There's a more recent factor in the exclusion of some activities from the sporting canon. Political correctness. Why do people use the phrase 'political correctness gone mad' ad nauseum? It's bloody crazy to start with. Anyway, boxing is frowned on. How can that be a sport when it's very purpose is to beat your opponent to a bloody pulp? Even cricket is dangerous for children, not to mention conkers. Angling is cruel and so is horse-racing. Hawking and polo are elitist and upper-class. Fox-hunting has even been outlawed.

And as for dwarf-tossing!

On the other hand, politicians like to encourage sport in schools because they think it shows they are doing something about the fact that kids are fat, lazy bastards. God knows why they think it's any of their business. If kids are fat, lazy bastards, it's because they've got fat, lazy bastards for parents. But sport, we are told, encourages other virtues. Self-discipline, for example, such as that displayed by George Best; nobility of character, such as Roy Keane's; team spirit, such as was always displayed by Geoffrey Boycott. Perhaps we'd better play down the fostering of a competitive spirit.

Enough of all this sniping. Making a list of of characteristics and non-characteristics does not define something. Otherwise we might manage to prove that a dog was an elephant. What, actually, is sport?

I'll start with Shakespeare. In the first scene of King Lear, Gloucester is talking to fellow-Duke, Kent. He introduces his 'whoreson', Edmund, and, abandoning iambic pentameters for man-to-man prose, says with a nudge and a wink, 'There was good sport at his making.' No doubt this making involved a degree of physical activity, even a modicum of elementary skill, possibly a little previous competition, but I cannot see it becoming an Olympic sport, however hard the French lobby for it. The English probably take the Richard III view, 'I, that am not shap'd for sportive tricks. . .'

I could talk about Doc Holliday, professional gambler, who described himself as a 'sporting man'. Jack Russell, breeder of the terrier, and inveterate rider to hounds, was known as the 'sporting parson'. The dictionary is crammed with meanings of the word 'sport'. And fundamentally it means 'fun'. So that's sorted.

I shall conclude by pondering on the original Olympic games. They were the basic sports of running, jumping and throwing. And they all had a military origin as well as a military purpose, just like shooting and riding in later centuries. It was much the same in medieval England and Wales, when the archer became the decisive force. Every Sunday, men within a certain age range and from the appropriate class were obliged by law to attend practice sessions. Football was outlawed, partly because it led to riots and dissolute behaviour, but also because it diverted men away from their vital training with the bow.

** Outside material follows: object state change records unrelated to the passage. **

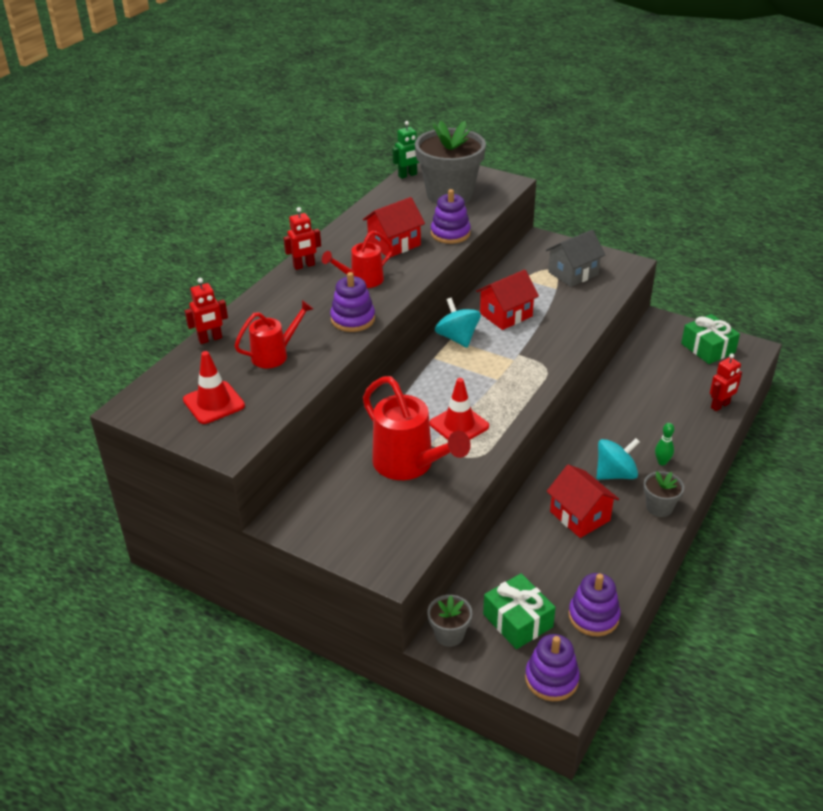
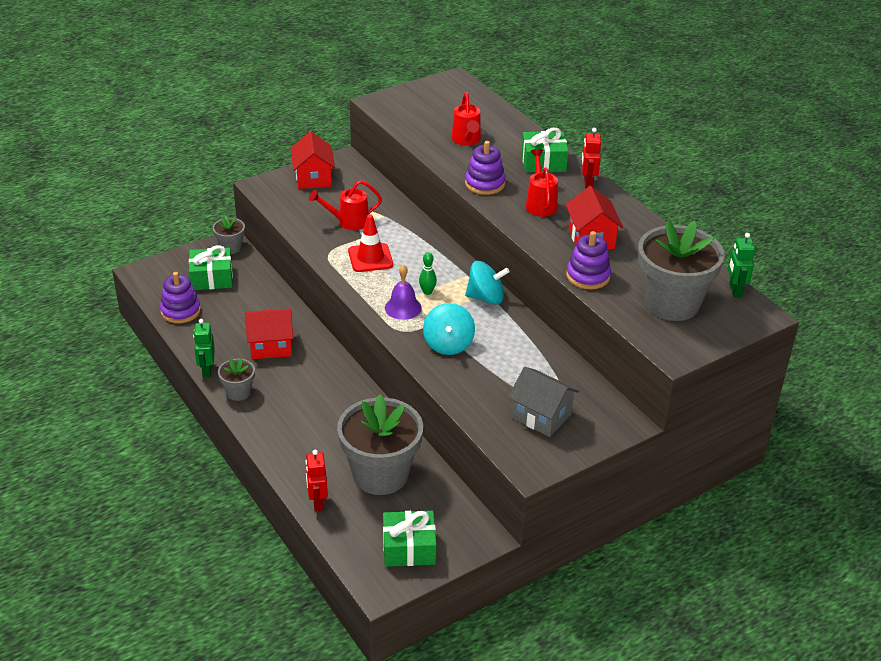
camera: 115 degrees right, 0 degrees up
red traffic cone [183,351,245,424] -> none
red robot [185,278,228,344] -> none
red watering can [363,376,471,480] -> red watering can [309,180,382,230], size x0.61
red house [476,270,539,330] -> red house moved to [291,132,335,189]
purple stacking toy [525,634,580,701] -> none
grey house [546,230,606,287] -> grey house turned 45 degrees counterclockwise [508,367,579,437]
turquoise spinning top [597,438,640,480] -> turquoise spinning top moved to [423,303,475,355]
green bowling pin [655,423,674,465] -> green bowling pin moved to [419,252,437,295]
none -> green robot [193,319,215,377]
none -> grey flower pot [337,394,423,495]
none -> purple bell [385,265,422,320]
none -> green gift [521,128,568,172]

It is said that before the battle of Agincourt, Henry V's archers amused themselves by throwing their arrows at the circular bases of ale-casks, thereby inventing the game of darts and beginning its long association with beer. Following this pleasant interlude, they listened to the stirring words of the king and indicated to the French that their fingers were intact and itching to draw back the bowstring. Minutes later a shroud of arrows covered the enemy, whose army was reduced to so many bloodily squashed hedgehogs.

Gordon Brown wants to encourage a sense of 'Britishness'. I've no idea what that is but Gordon could do worse than promote the sport of Jocky Wilson, Britain's true national sport. Not only that, we have a realistic chance of winning something.

And if you don't agree, all I can say is that you're a spoilsport.